The decisions of this court have consistently required a sworn information or complaint, or an indictment, as a prerequisite to the issuance of an arrest warrant. Sometimes, however, the language of the opinions has gone further and appears to have laid down an additional requirement that a sworn complaint or an indictment is essential to the prosecution of a criminal case. What was said in People ex rel. Bain v. Meyering, 347 Ill. 344, 346-47, is illustrative: “Section 6 of article 2 of the constitution of this State provides in part, ‘no warrant shall issue without probable cause, supported by affidavit.’ This section of the constitution has been many times construed by this court, and it has been uniformly held that no person may be arrested and held to answer a charge of crime other than on a sworn complaint before a judge or justice of the peace, or an indictment returned by a grand jury duly sworn and impaneled, or by presentment of not less than two members of such grand jury, or by verified information of the State’s attorney or Attorney General in certain cases. (People v. Leinecke, 290 Ill. 560; People v. Clark, 280 id. 160; Housh v.

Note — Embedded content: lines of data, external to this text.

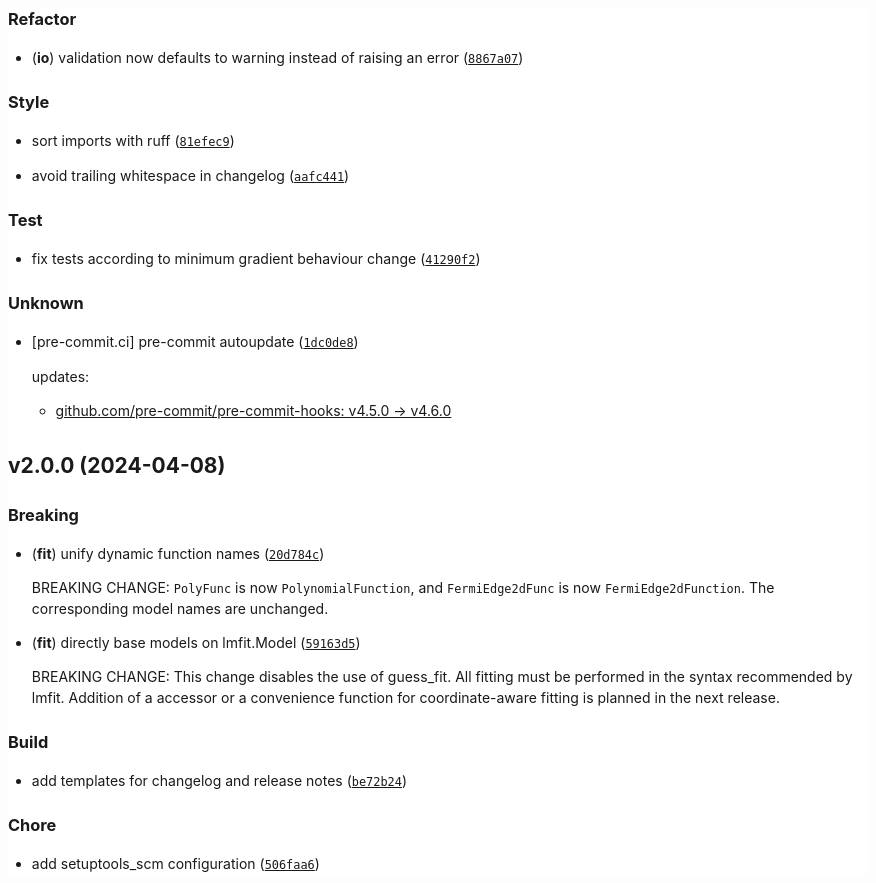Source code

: ### Refactor

* (**io**) validation now defaults to warning instead of raising an error ([`8867a07`](https://github.com/kmnhan/erlabpy/commit/8867a07304129beda749fa82d3909bf920fdb975))

### Style

* sort imports with ruff ([`81efec9`](https://github.com/kmnhan/erlabpy/commit/81efec9d3937d3ef9be1287d6275246682de296d))

* avoid trailing whitespace in changelog ([`aafc441`](https://github.com/kmnhan/erlabpy/commit/aafc441003cb679624ee4521f97da8c490ebdcf4))

### Test

* fix tests according to minimum gradient behaviour change ([`41290f2`](https://github.com/kmnhan/erlabpy/commit/41290f210557ce48e029c9c4926f7a61f09bdd97))

### Unknown

* [pre-commit.ci] pre-commit autoupdate ([`1dc0de8`](https://github.com/kmnhan/erlabpy/commit/1dc0de892920d3487e6c85de700d9b8400930dd3))

  updates:
  - [github.com/pre-commit/pre-commit-hooks: v4.5.0 → v4.6.0](https://github.com/pre-commit/pre-commit-hooks/compare/v4.5.0...v4.6.0)


## v2.0.0 (2024-04-08)

### Breaking

* (**fit**) unify dynamic function names ([`20d784c`](https://github.com/kmnhan/erlabpy/commit/20d784c1d8fdcd786ab73b3ae03d3e331dc04df5))

  BREAKING CHANGE: `PolyFunc` is now `PolynomialFunction`, and `FermiEdge2dFunc` is now `FermiEdge2dFunction`. The corresponding model names are unchanged.

* (**fit**) directly base models on lmfit.Model ([`59163d5`](https://github.com/kmnhan/erlabpy/commit/59163d5f0e000d65aa53690a51b6db82df1ce5f1))

  BREAKING CHANGE: This change disables the use of guess_fit. All fitting must be performed in the syntax recommended by lmfit. Addition of a accessor or a convenience function for coordinate-aware fitting is planned in the next release.

### Build

* add templates for changelog and release notes ([`be72b24`](https://github.com/kmnhan/erlabpy/commit/be72b245f1194d1bd894bd12c845f68eedbb8f3b))

### Chore

* add setuptools_scm configuration ([`506faa6`](https://github.com/kmnhan/erlabpy/commit/506faa6bcb63b03bbce4add7fd5a7b5a4f761320))
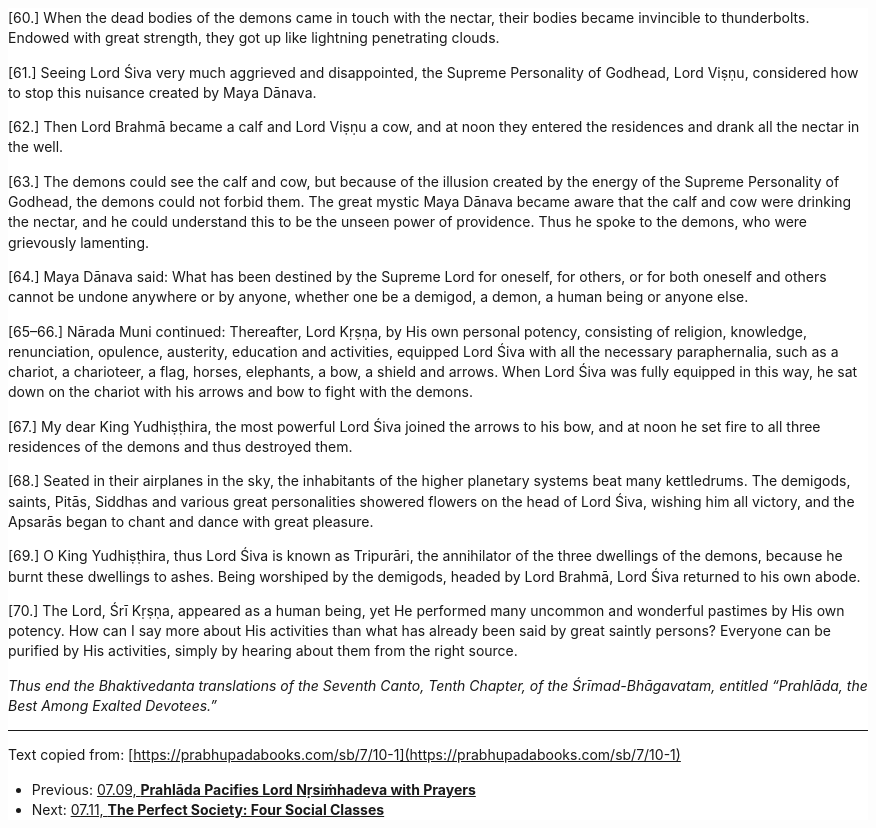 [60.] When the dead bodies of the demons came in touch with the nectar, their bodies became invincible to thunderbolts. Endowed with great strength, they got up like lightning penetrating clouds.

[61.] Seeing Lord Śiva very much aggrieved and disappointed, the Supreme Personality of Godhead, Lord Viṣṇu, considered how to stop this nuisance created by Maya Dānava.

[62.] Then Lord Brahmā became a calf and Lord Viṣṇu a cow, and at noon they entered the residences and drank all the nectar in the well.

[63.] The demons could see the calf and cow, but because of the illusion created by the energy of the Supreme Personality of Godhead, the demons could not forbid them. The great mystic Maya Dānava became aware that the calf and cow were drinking the nectar, and he could understand this to be the unseen power of providence. Thus he spoke to the demons, who were grievously lamenting.

[64.] Maya Dānava said: What has been destined by the Supreme Lord for oneself, for others, or for both oneself and others cannot be undone anywhere or by anyone, whether one be a demigod, a demon, a human being or anyone else.

[65–66.] Nārada Muni continued: Thereafter, Lord Kṛṣṇa, by His own personal potency, consisting of religion, knowledge, renunciation, opulence, austerity, education and activities, equipped Lord Śiva with all the necessary paraphernalia, such as a chariot, a charioteer, a flag, horses, elephants, a bow, a shield and arrows. When Lord Śiva was fully equipped in this way, he sat down on the chariot with his arrows and bow to fight with the demons.

[67.] My dear King Yudhiṣṭhira, the most powerful Lord Śiva joined the arrows to his bow, and at noon he set fire to all three residences of the demons and thus destroyed them.

[68.] Seated in their airplanes in the sky, the inhabitants of the higher planetary systems beat many kettledrums. The demigods, saints, Pitās, Siddhas and various great personalities showered flowers on the head of Lord Śiva, wishing him all victory, and the Apsarās began to chant and dance with great pleasure.

[69.] O King Yudhiṣṭhira, thus Lord Śiva is known as Tripurāri, the annihilator of the three dwellings of the demons, because he burnt these dwellings to ashes. Being worshiped by the demigods, headed by Lord Brahmā, Lord Śiva returned to his own abode.

[70.] The Lord, Śrī Kṛṣṇa, appeared as a human being, yet He performed many uncommon and wonderful pastimes by His own potency. How can I say more about His activities than what has already been said by great saintly persons? Everyone can be purified by His activities, simply by hearing about them from the right source.

*Thus end the Bhaktivedanta translations of the Seventh Canto, Tenth Chapter, of the Śrīmad-Bhāgavatam, entitled “Prahlāda, the Best Among Exalted Devotees.”*

---

Text copied from: [https://prabhupadabooks.com/sb/7/10-1](https://prabhupadabooks.com/sb/7/10-1)

- Previous: [07.09, **Prahlāda Pacifies Lord Nṛsiṁhadeva with Prayers**](07.09-t.html)
- Next: [07.11, **The Perfect Society: Four Social Classes**](07.11-t.html)

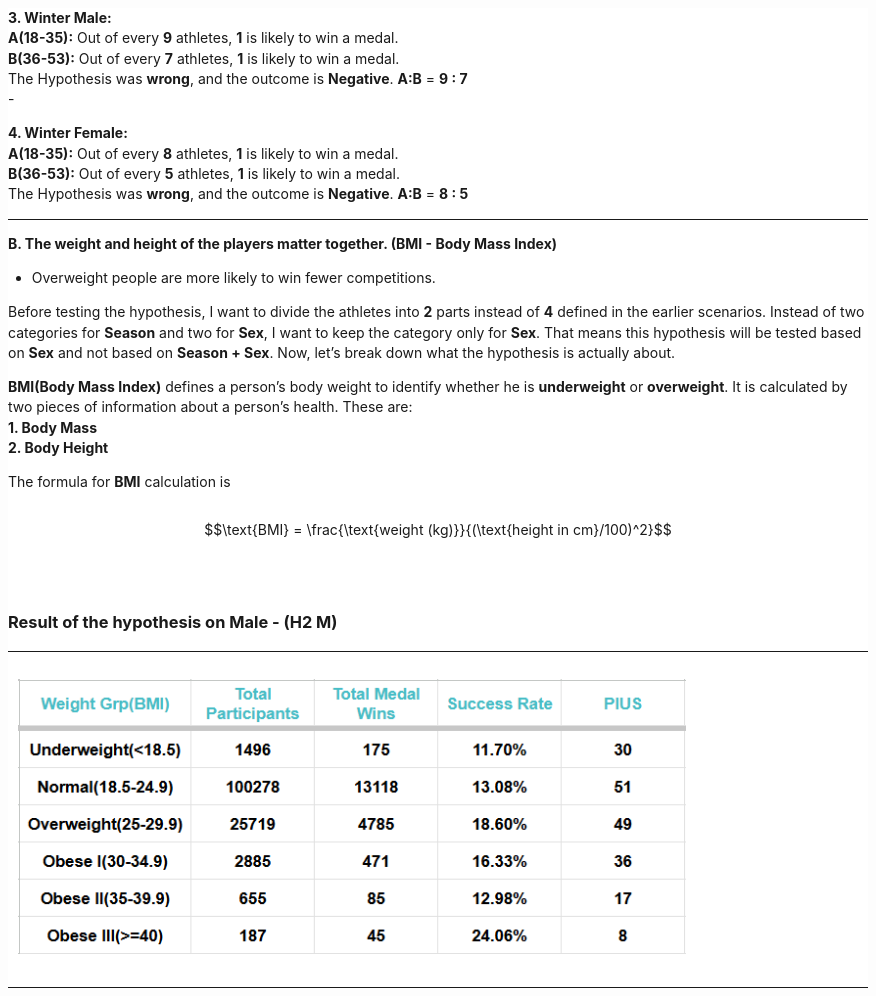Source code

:  **3. Winter Male:**  
 **A(18-35):** Out of every **9** athletes, **1** is likely to win a medal.  
 **B(36-53):** Out of every **7** athletes, **1** is likely to win a medal.  
The Hypothesis was **wrong**, and the outcome is **Negative**. **A:B** = **9 : 7**  
\-  
  
 **4. Winter Female:**  
 **A(18-35):** Out of every **8** athletes, **1** is likely to win a medal.  
 **B(36-53):** Out of every **5** athletes, **1** is likely to win a medal.  
The Hypothesis was **wrong**, and the outcome is **Negative**. **A:B** = **8 : 5**

---  

**B. The weight and height of the players matter together. (BMI - Body Mass Index)**
  - Overweight people are more likely to win fewer competitions.

Before testing the hypothesis, I want to divide the athletes into **2** parts instead of **4** defined in the earlier scenarios. Instead of two categories for **Season** and two for **Sex**, I want to keep the category only for **Sex**. That means this hypothesis will be tested based on **Sex** and not based on **Season + Sex**. Now, let’s break down what the hypothesis is actually about. 

**BMI(Body Mass Index)** defines a person’s body weight to identify whether he is **underweight** or **overweight**. It is calculated by two pieces of information about a person’s health. 
These are:  
**1. Body Mass**  
**2. Body Height**

The formula for **BMI** calculation is<br><br>$$\text{BMI} = \frac{\text{weight (kg)}}{(\text{height in cm}/100)^2}$$
<br>
<br>

### Result of the hypothesis on Male - (H2 M)

<div align="center" style="width: 100%;">
<table style="border: none !important; border-collapse: collapse; border-spacing: 0; margin: 0; padding: 0; width: 100%;">
<tr>
<td style="border: none !important; margin: 0; padding: 10px; width: 80%; vertical-align: top;">
        <img src="https://github.com/AIK-01/Data-Analysis/blob/main/Project-2%20-%3E%20Olympic%20Analysis/Others/Images/H2%20M.png" alt="H2 M" height=310>
</td>
<td style="border: none !important; margin: 0; padding: 10px; width: 40%; vertical-align: top;">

People, 75 id. 487; also, Smith’s Stat. 1931, chap. 38, pars. 662, 664, 711, 721.) The only exceptions to these requirements arise in cases where the arrest or seizure is made by an officer in whose presence the crime is committed or who has reasonable ground for believing that the person arrested was implicated in the commission of a crime, (People v. Caruso, 339 Ill. 258; People v. Swift, 319 id. 359; Lynn v. People, 170 id. 527; North v. People, 139 id.